Medical product sales up 13% over last two months

Daily News Egypt
3 Min Read
Domestic medical companies have seen the value of their medical sales increase 13% over the last two months, with the amount of available quantity having only increased 2% during the same period. (AFP Photo)
Domestic medical companies have seen the value of their medical sales increase 13% over the last two months, with the amount of available quantity having only increased 2% during the same period. (AFP Photo)
Domestic medical companies have seen the value of their medical sales increase 13% over the last two months, with the amount of available quantity having only increased 2% during the same period.
(AFP Photo)

By Mostafa Fahmi

Domestic medical companies have seen the value of their medical sales increase 13% over the last two months, with the amount of available quantity having only increased 2% during the same period.

Domestic companies witnessed a 15% growth in the value of their medical sales in 2012, bringing in a total of EGP22.3bn in revenues. Productions units meanwhile only saw their rates increase 8% during this time.

Osama Rostum, member of the board of directors for the Pharmaceuticals and Appliances Chamber, stated that increases in the price of medicine, alongside decreases in growth in the amount of available quantities, suggests that cheap medicines have been withheld from the market and replaced with more expensive alternatives, while citizens are indirectly forced to bear the cost.

He stated that the Ministry of Health for the last 10 years has insisted on not increasing the price of medicine, causing companies to suffer huge losses. Lack of available quantity meanwhile often forces Egyptians to purchase expensive, imported medicines, which further hurts the sales of domestic companies.

That being said, Rostum said the desire to increase the price of medicine is a legitimate request on the part of domestic pharmaceutical companies. He added that the private sector could not afford to continue to subsidise the cost of medicine considering continued increases seen in the cost of production, including that of raw materials, dollar exchange rates, labour and essential goods. A source within the chamber stated that continued increases in medicine sales at a time of small profit margins could lead to economic disaster in the medium term.

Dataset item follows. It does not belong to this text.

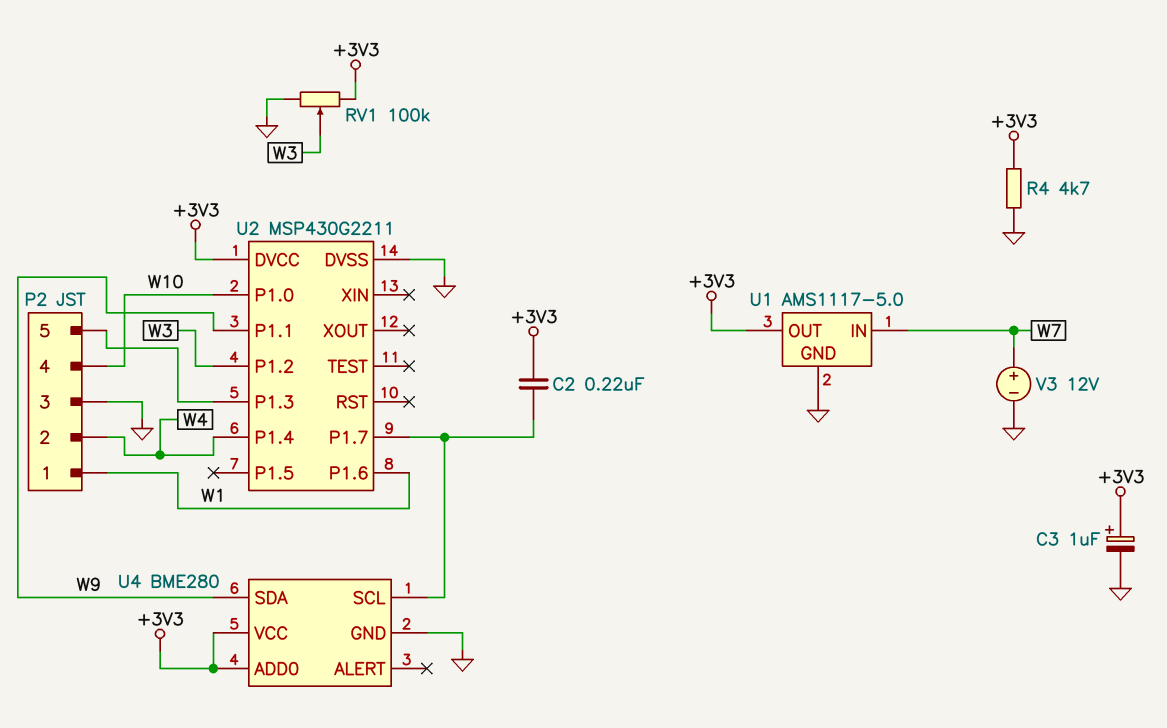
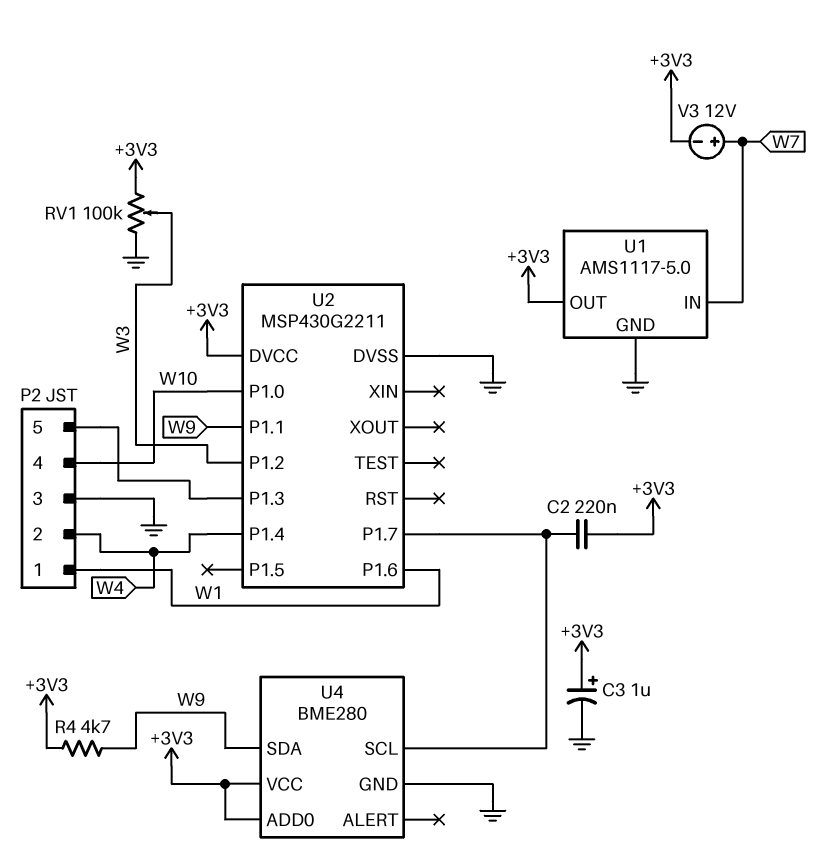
R4: 4.7k (+3V3, GND) -> 4.7k (+3V3, W9)
V3: 12V (plus W7, minus GND) -> 12V (plus W7, minus +3V3)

In a statement given last week, the chamber stated that medicine production was the one sector not subsidised by the government. Despite this, however, the statement claimed that the government has continued to intervene in an “unjust way” in the pricing of new pharmaceutical products. The statement went on to say that prices had not been altered by more than 90% in the last ten years, despite continued increases in the cost of local goods involved in production. It went on to say that the chamber was under attack from a number of unspecified agents, saying that at the same time that a number of the government’s decision-making bodies remained largely ignorant of the plight of the industry.